Самое горестное, самое глубокое переживание моей жизни творится в обстановке удручающей пошлости: «Комбайнеры», «Мурзилка», Турчанский и Гена Шапиро из литкружка, которым я почему-то должен руководить.


Я все время хотел почувствовать себя настоящим. Все мое существование наполнено было ложью, потому что я всегда был очень хорошо защищен, я никогда не страдал по-настоящему. Я натравливал себя на страдание, от которого тут же ускользал с помощью нехитрого защитного маневра. Я играл с собой во всякие игры: в признательность, в жалость, в любовь, в заинтересованность, но всегда где-то во мне оставался твердый, холодный, нерастворимый осадок. И смутно ощущая его в себе, я думал: нет, это еще не я, это еще не моя жалость, любовь, заинтересованность. И вот я в первый раз растворился весь, без осадка, я будто впервые за тридцать пять лет увидел себя. Ведь чтобы узнать себя по-настоящему, надо узнать себя жалким.


Есть такая убогая фраза: нас многое связывает. С нелюбимым человеком не связывает ничего: ни совместно пережитая смерть близких, ни годы, прожитые бок о бок, ничто не заносится ему на текущий счет. С любимой связывает все, пельмени ВТО, афиши, морщины на собственной руке, каждая малость полна после разлуки глубиной и силой, потому что любимый человек пронизывает собой все: теряя его, теряешь весь мир, который затем надо воссоздавать наново, наново обставлять пустоту, как обставляют новую квартиру.

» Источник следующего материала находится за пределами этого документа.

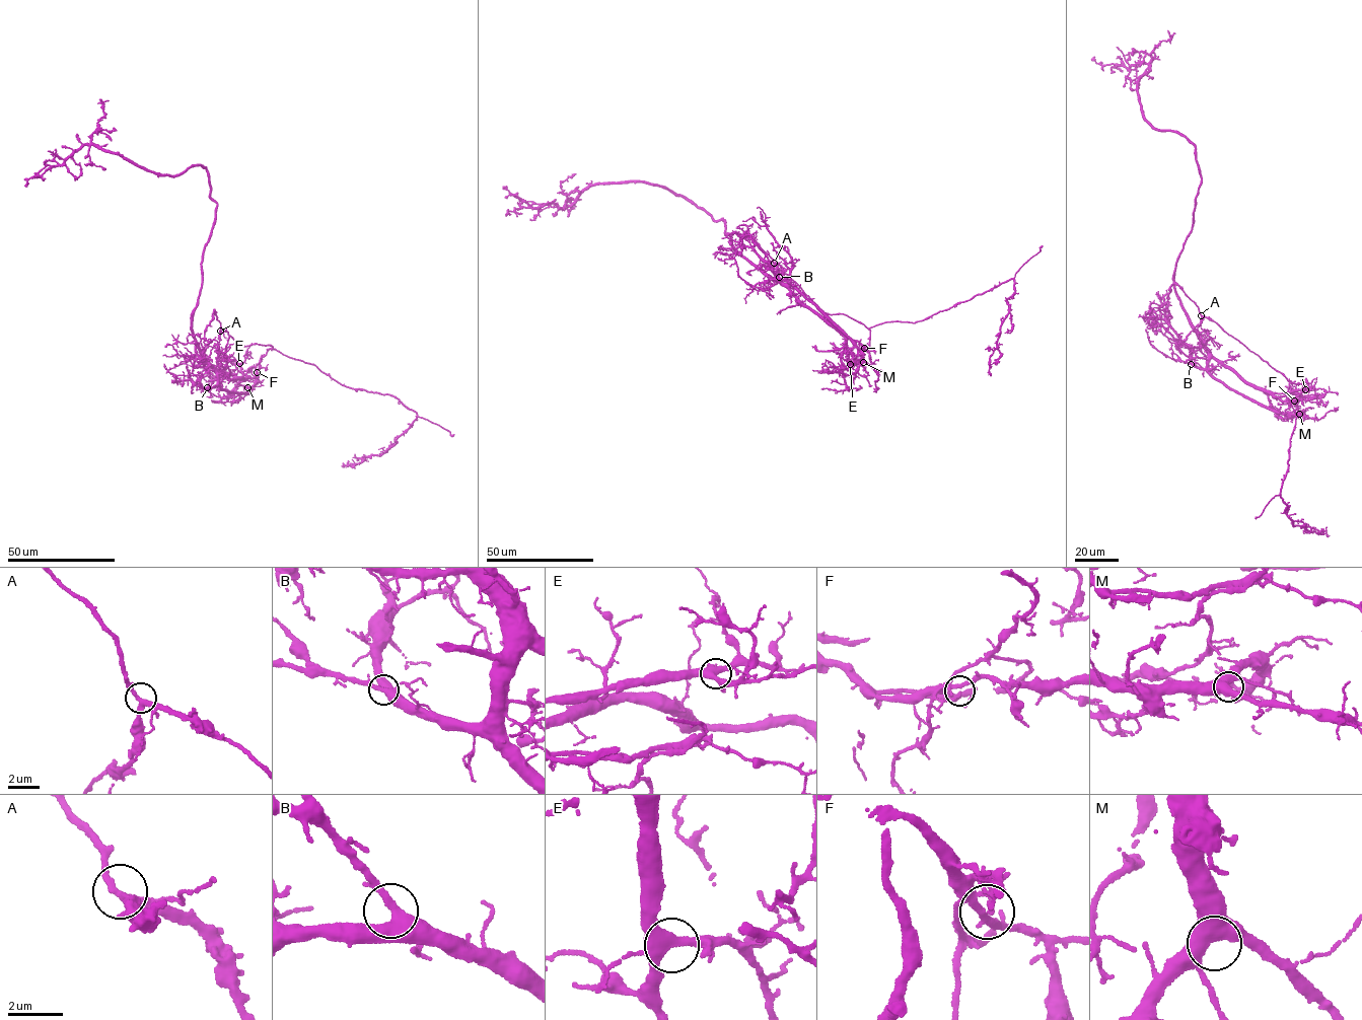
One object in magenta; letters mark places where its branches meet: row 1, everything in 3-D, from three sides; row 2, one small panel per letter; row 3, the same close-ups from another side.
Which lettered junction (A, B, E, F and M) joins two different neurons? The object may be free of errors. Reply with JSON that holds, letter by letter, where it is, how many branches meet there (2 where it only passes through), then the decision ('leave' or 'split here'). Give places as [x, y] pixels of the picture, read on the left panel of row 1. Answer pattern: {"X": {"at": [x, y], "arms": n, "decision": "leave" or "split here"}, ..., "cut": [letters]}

Порой мне кажется, что, когда утихнет боль, я буду благодарен Аде за эту боль не меньше, чем за радость; быть может, даже больше. Пусть очень жестоко, очень мучительно, но она вырвала меня из топи мелкого преуспевания, которая засасывала меня все сильнее.

Хорошо бы печаль, вместо боли, чеховское, вместо шекспировского.


Когда это пройдет, я буду гордиться тем, что умел так глубоко чувствовать, я опять стану пошляком.

Жаль, что нет в человеке прерывателя, который бы перегорал от слишком сильного накала и размыкал цепь, спасая аппарат от гибели.


Страдаю тупо, невдохновенно и беззащитно, как пожарный, которого бросила кухарка.


Почему эти два года я не записывал каждый день Ады?


Пока можно и не записывать – эти дни вернулись. Надолго ли?


Надо лишь не лениться писать хорошо. Не лениться писать, как Бунин.


Обозлился на смерть Верони, застигшую меня в разгаре моей суеты.


Словно не было всех этих лет жизни – снова передо мной бледная, красивая и безнадежно тупая рожа Борисова. Этот человек не продвинулся ни на шаг, вот в таких, как он, заспиртовано все худшее, что было во времени[43].


Сегодня мы с Адой случали карликовых пинчеров, ее Динку и крошечного, элегантного, черного Тишку.

Ада держала Динку за задние ноги и даже направляла пальцем красный членик Тишки. Меня это зрелище взволновало. Вспомнилось, как Лукреция Борджиа устраивала для своих любовников зрелище яростной любви лошадей. До чего же измельчало человечество! Вместо могучего, разъяренного жеребца – игрушечный Тишка, вместо крутозадой кобылицы – жалкий лемуренок Динка, вместо бешеной, великолепной похоти – муравьиная страстишка, и вместо тех неистовых наблюдателей – мы, бедные, запутавшиеся людишки, робкие в чувстве, и в слове, и в желании.

Здесь я понял с тайной радостью, что Ада совсем не эротична. Она по духу – женщина-мать. Она не побоится ради мужа никакой, даже самой грязной работы, не проявит брезгливости к его нездоровью, будет возиться с плевками и дерьмом, не перебарывая, не ломая себя. Словом, это наиболее близкий мне тип женщины.

Одолевают людишки, одолевают мелкие дела и заботы, блошиные страстишки. Все дальше ухожу от себя, теряю себя, свою единственно хорошую привычку – недопущение людей в себя.